◆ TRY IT ◆
Your task is to return the listing below word for word, without any of its images.

◆ AVAILABLE DATA ◆

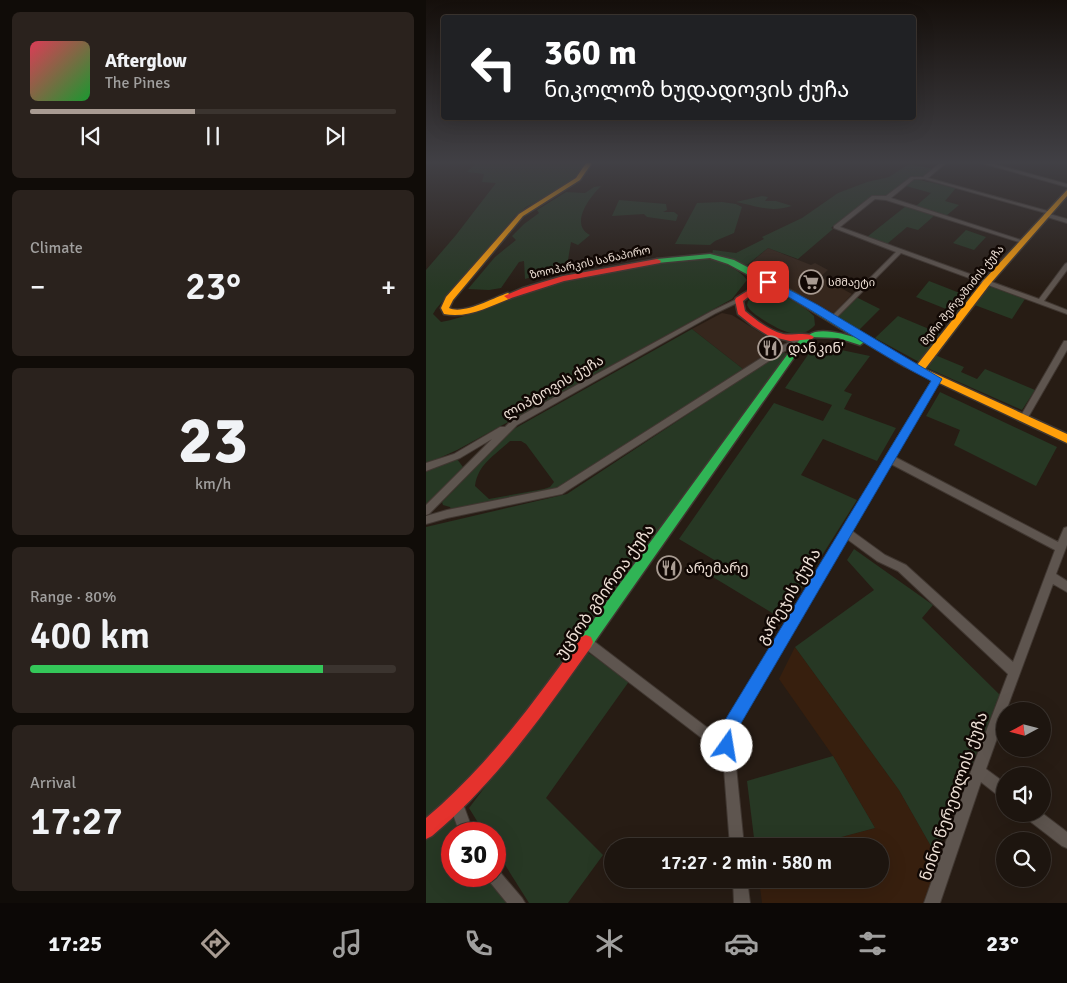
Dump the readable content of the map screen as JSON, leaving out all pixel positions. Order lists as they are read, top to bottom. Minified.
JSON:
{"streets":{"main road":["ზოოპარკის სანაპირო","მერი შერვაშიძის ქუჩა","უცნობ გმირთა ქუჩა"],"street":["ლიპტოვის ქუჩა","გარეჯის ქუჩა","ნინო წერეთლის ქუჩა"]},"places":{"supermarket":["სმმაეტი"],"restaurant":["დანკინ'","არემარე"]},"north":"left","page":{"turn":["360 m","ნიკოლოზ ხუდადოვის ქუჩა"],"song":["Afterglow","The Pines"],"tile":["Climate",["23","km/h"],["Range · 80%","400 km"],["Arrival","17:27"]],"heat":["−","23°","+"],"limit":"30","trip":"17:27 · 2 min · 580 m","tabs":["17:25","23°"]}}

◆ ANSWER TO THE PROBLEM ◆
Dump the readable content of the map screen as JSON, leaving out all pixel positions. Order lists as they are read, top to bottom. Minified.
JSON:
{"streets":{"main road":["ზოოპარკის სანაპირო","მერი შერვაშიძის ქუჩა","უცნობ გმირთა ქუჩა"],"street":["ლიპტოვის ქუჩა","გარეჯის ქუჩა","ნინო წერეთლის ქუჩა"]},"places":{"supermarket":["სმმაეტი"],"restaurant":["დანკინ'","არემარე"]},"north":"left","page":{"turn":["360 m","ნიკოლოზ ხუდადოვის ქუჩა"],"song":["Afterglow","The Pines"],"tile":["Climate",["23","km/h"],["Range · 80%","400 km"],["Arrival","17:27"]],"heat":["−","23°","+"],"limit":"30","trip":"17:27 · 2 min · 580 m","tabs":["17:25","23°"]}}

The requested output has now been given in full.